Il governo si sta rimangiando il provvedimento proposto perché le Regioni vogliono difendere con ferocia il privilegio di gestire la sanità, che è una leva di potere gigantesca. Ma questo è un male enorme nella gestione del nostro sistema sanitario perché vede le Regioni accentrare tutti i poteri, dal legislativo al controllo, creando una situazione senza alcuna dinamica esterna, in cui il controllore e il controllato coincidono. Andiamo verso una situazione sempre meno equa per il servizio sanitario, che si riflette sulle Regioni e sulle fasce di reddito. Credo che il disegno Schillaci sia assolutamente inefficace e avrà come unica conseguenza quella di spostare soldi ai privati in un paese che, secondo gli ultimi dati Ocse, è secondo solo agli Stati Uniti per il peso del privato sulla sanità.

Si augura che la proposta di legge possa essere presa in esame?

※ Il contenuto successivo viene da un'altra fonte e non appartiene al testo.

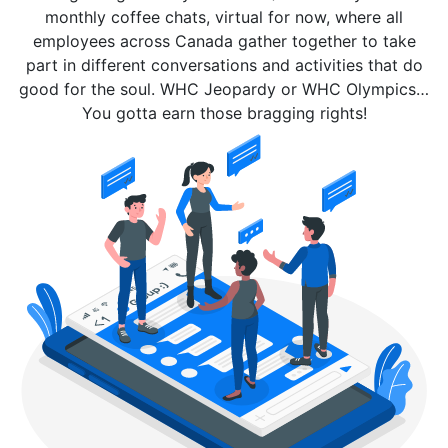
monthly coffee chats, virtual for now, where all
employees across Canada gather together to take
part in different conversations and activities that do
good for the soul. WHC Jeopardy or WHC Olympics…
You gotta earn those bragging rights!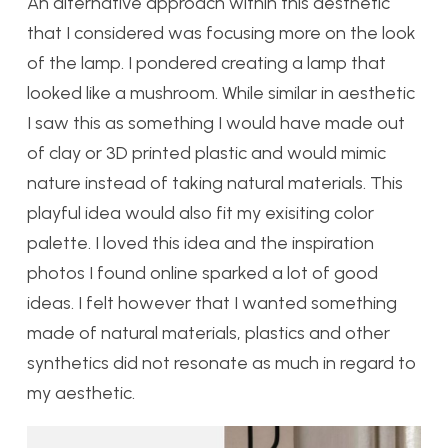
An alternative approach within this aesthetic
that I considered was focusing more on the look
of the lamp. I pondered creating a lamp that
looked like a mushroom. While similar in aesthetic
I saw this as something I would have made out
of clay or 3D printed plastic and would mimic
nature instead of taking natural materials. This
playful idea would also fit my exisiting color
palette. I loved this idea and the inspiration
photos I found online sparked a lot of good
ideas. I felt however that I wanted something
made of natural materials, plastics and other
synthetics did not resonate as much in regard to
my aesthetic.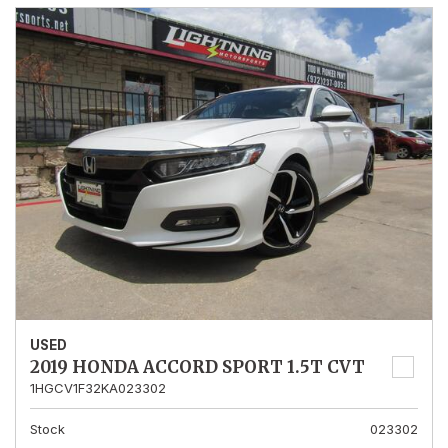
USED
2019 HONDA ACCORD SPORT 1.5T CVT
1HGCV1F32KA023302
Stock
023302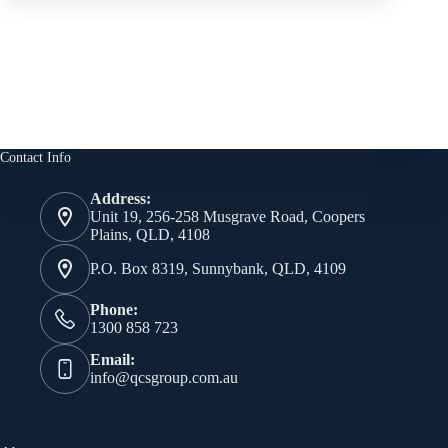
Contact Info
Address:
Unit 19, 256-258 Musgrave Road, Coopers
Plains, QLD, 4108
P.O. Box 8319, Sunnybank, QLD, 4109
Phone:
1300 858 723
Email:
info@qcsgroup.com.au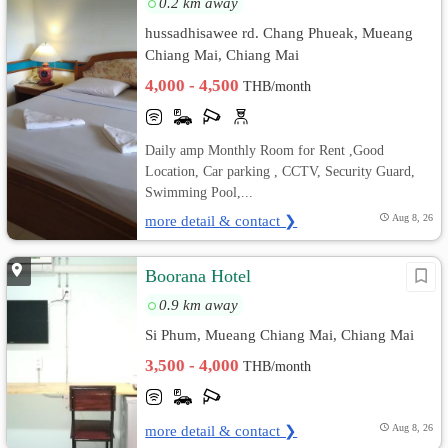
0.2 km away
้hussadhisawee rd. Chang Phueak, Mueang
Chiang Mai, Chiang Mai
4,000 - 4,500
THB/month
Daily amp Monthly Room for Rent ,Good
Location, Car parking , CCTV, Security Guard,
Swimming Pool,...
more detail & contact ❯
Aug 8, 26
Boorana Hotel
0.9 km away
Si Phum, Mueang Chiang Mai, Chiang Mai
3,500 - 4,000
THB/month
more detail & contact ❯
Aug 8, 26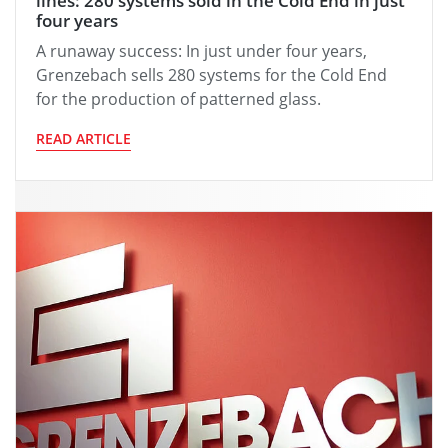
lines: 280 systems sold in the Cold End in just
four years
A runaway success: In just under four years,
Grenzebach sells 280 systems for the Cold End
for the production of patterned glass.
READ ARTICLE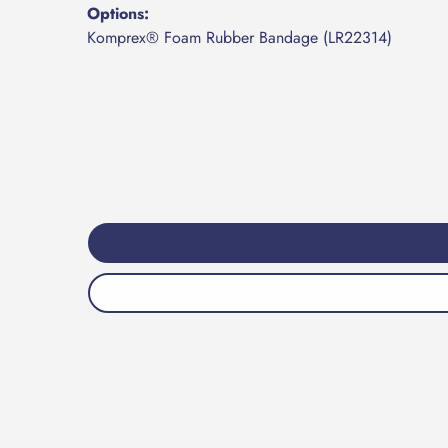
Options:
Komprex® Foam Rubber Bandage (LR22314)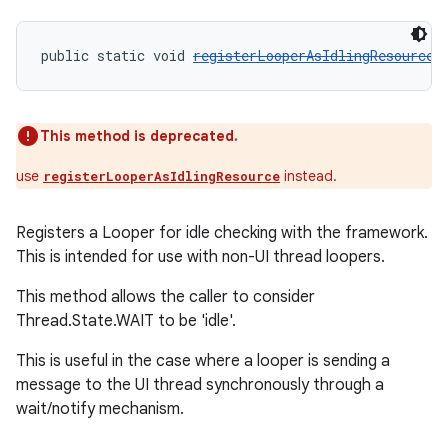
public static void 
registerLooperAsIdlingResource
(
This method is deprecated.
use
instead.
registerLooperAsIdlingResource
Registers a Looper for idle checking with the framework.
This is intended for use with non-UI thread loopers.
This method allows the caller to consider
Thread.State.WAIT to be 'idle'.
This is useful in the case where a looper is sending a
message to the UI thread synchronously through a
wait/notify mechanism.
rotocol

Assolutamente sì e nel caso fosse approvata, il cittadino avrebbe accesso immediato alle prestazioni in intramoenia a spese dell’azienda sanitaria e senza costi aggiuntivi, eliminando qualsiasi procedura burocratica. Allo stesso tempo, verrebbero segnalate tempestivamente agli organi amministrativi le situazioni anomale che richiedono un intervento per essere corrette.

Nel frattempo il decreto liste d’attesa presentato dal ministro Schillaci, composto da 7 articoli, ha ricevuto il via libera in Senato e approderà alla Camera il prossimo 23 luglio.